Reproduce sin alteraciones el fragmento del relato sobre Korrecaminos comprendido entre "Era un verano triste. Hacia" y "intentando estar bien.", ambos inclusive.

● Extracto de página
:::
Era un verano triste. Hacia calor y yo iba a la playa cada día. Solo pintaba y descansaba, ya que ni tenia que trabajar. Teóricamente debería haber irradiado felicidad y dejado una estela de estrellitas y pompas de jabón a mi paso… Pero era un verano triste. Me pasaba los días esperando que pasaran más días, sin disfrutar de nada. Pintando y esperando. Pintando e intentando estar bien.
Conocí a Korrecaminos en la Ciudadela una tarde. Tan sencillo como una sonrisa, una litrona y la historia de su vida. Me lo contó todo… o casi todo. Yo pensé que era una gran persona y creo que por primera vez no me equivocaba. Korrecaminos también estaba triste entonces, pero pasamos tres semanas en un sueño. Empezó el verano aunque fuera Septiembre. Fuimos a la playa y comimos arena. Y nos reímos tanto que fuimos felices.
No te enamores. Al principio lo dijo de broma, como para quitarle hierro. Pasamos un par de días juntos y terminamos irremediablemente cansados. Dormidos. Vamos, que como dice Korrecaminos tuvimos “sexo desenfrenado y esas cosas”.
No te enamores. Después lo repitió. Y repitió. Yo sentí miedo. Miedo porque era pronto. Y miedo porque no quería un otoño triste. Así que me marché y le dejé vestido de príncipe azul, con su caballo blanco. No veas que cabreo pilló Korrecaminos al verse ahí solo con aquella pinta de héroe de cuento y cara de tonto.
:::
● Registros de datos
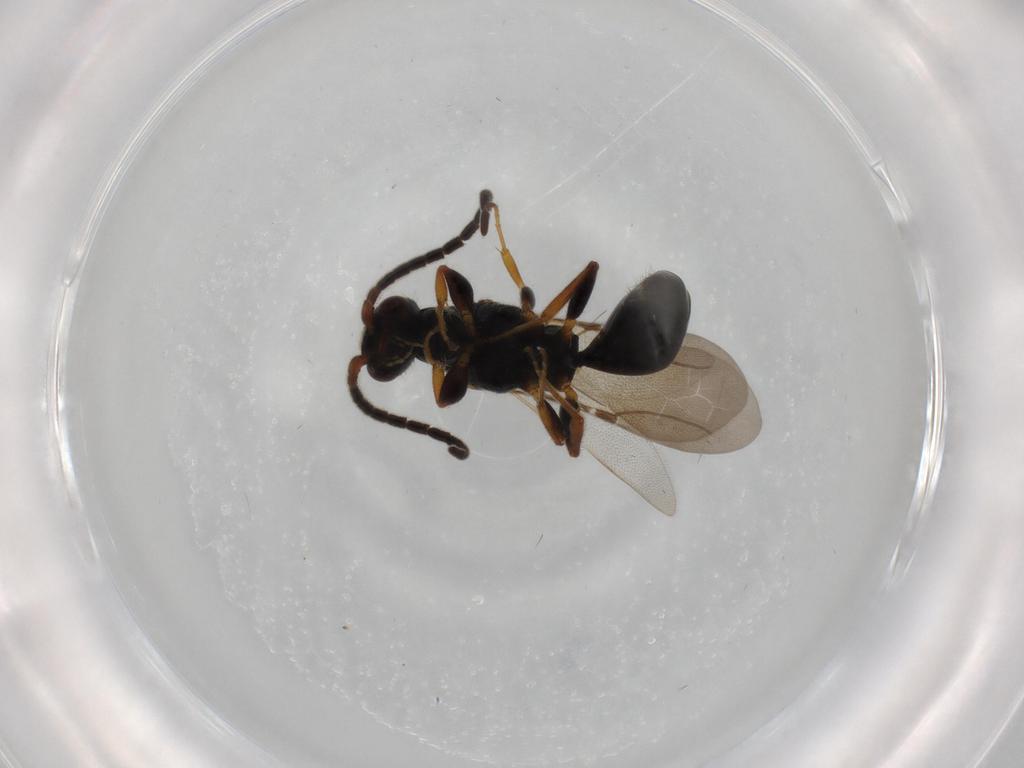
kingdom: Animalia
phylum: Arthropoda
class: Insecta
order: Hymenoptera
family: Bethylidae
:::
● Resultado del ejercicio
Era un verano triste. Hacia calor y yo iba a la playa cada día. Solo pintaba y descansaba, ya que ni tenia que trabajar. Teóricamente debería haber irradiado felicidad y dejado una estela de estrellitas y pompas de jabón a mi paso… Pero era un verano triste. Me pasaba los días esperando que pasaran más días, sin disfrutar de nada. Pintando y esperando. Pintando e intentando estar bien.